Другой священный остров Ахилла — Ахиллов Дром — славился тем, что Ольвийское государство устраивало там спортивные игры. По кратким упоминаниям Мелы и Плиния можно судить, что происхождение этих игр связывали с преданием о малоизвестном нам эпизоде из жизни Ахилла: после какой-то победы на Евксинском Понте герой устроил в честь нее состязания на острове, который в память об этом получил наименование Ахиллов Дром.[98] Здесь по-иному, чем в мифе о преследовании Ахиллом Ифигении, истолковывался смысл названия острова и одновременно объяснялось происхождение Ольвийских игр.

Вообще греки считали знаменитых героев учредителями многих состязаний. Например, существовали предания о Геракле — устроителе Олимпийских игр, и о его сподвижнике герое Тесее, который в память о расправе с разбойником Скироном учредил на Коринфском перешейке Истмийские игры, вторые по значению после Олимпийских.[99] В этот ряд хорошо вписывается миф о праздновании победы Ахилла, якобы положившей начало играм на Ахилловом Дроме.

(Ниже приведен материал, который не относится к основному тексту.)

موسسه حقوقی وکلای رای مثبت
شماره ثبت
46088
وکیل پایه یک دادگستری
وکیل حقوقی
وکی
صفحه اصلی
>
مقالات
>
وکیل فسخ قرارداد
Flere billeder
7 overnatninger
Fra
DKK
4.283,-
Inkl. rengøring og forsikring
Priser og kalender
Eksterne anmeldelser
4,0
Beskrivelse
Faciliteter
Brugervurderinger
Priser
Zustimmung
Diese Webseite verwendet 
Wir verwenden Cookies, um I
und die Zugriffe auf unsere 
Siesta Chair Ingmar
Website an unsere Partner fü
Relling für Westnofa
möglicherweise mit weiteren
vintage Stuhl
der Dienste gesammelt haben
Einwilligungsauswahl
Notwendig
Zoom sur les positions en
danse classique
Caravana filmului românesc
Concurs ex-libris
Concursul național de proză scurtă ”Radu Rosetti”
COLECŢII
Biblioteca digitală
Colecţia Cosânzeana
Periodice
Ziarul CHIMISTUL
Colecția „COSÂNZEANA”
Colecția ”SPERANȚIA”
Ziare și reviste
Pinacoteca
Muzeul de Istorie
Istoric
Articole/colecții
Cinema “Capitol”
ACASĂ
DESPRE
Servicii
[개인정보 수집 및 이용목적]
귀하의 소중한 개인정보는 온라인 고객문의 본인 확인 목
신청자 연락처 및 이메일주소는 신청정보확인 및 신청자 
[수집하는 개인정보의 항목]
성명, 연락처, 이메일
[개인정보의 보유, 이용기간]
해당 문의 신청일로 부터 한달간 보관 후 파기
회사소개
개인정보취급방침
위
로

По найденным древнегреческим надписям известно, что ольвиополиты проводили состязания во всех пяти видах античной атлетики: бег, прыжки, борьба, метание копья и диска.[100] Древнейшим и, наверное, особенно почетным видом соревнования был бег: ведь им славился учредитель игр Ахилл, чей постоянный эпитет у Гомера «быстроногий».

Как и другие греческие полисы, Ольвия приглашала на свои игры граждан из разных эллинских городов. Уже в V в. эти игры имели широкое признание, о чем говорит один стих из «Ифигении в Тавриде» Еврипида. Описывая путь корабля Ореста и Пилада по Понту Евксинскому в Таврику, хор трагедии сообщает, что судно миновало сначала остров Левку, а затем «Ахилловы Дромы с прекрасными стадиями»,[101] то есть Ахиллов Дром, где прекрасно размечены расстояния (стадии) для состязаний. По-видимому, многие зрители театра Диониса в Афинах достаточно хорошо знали этот центр атлетических соревнований в честь Ахилла.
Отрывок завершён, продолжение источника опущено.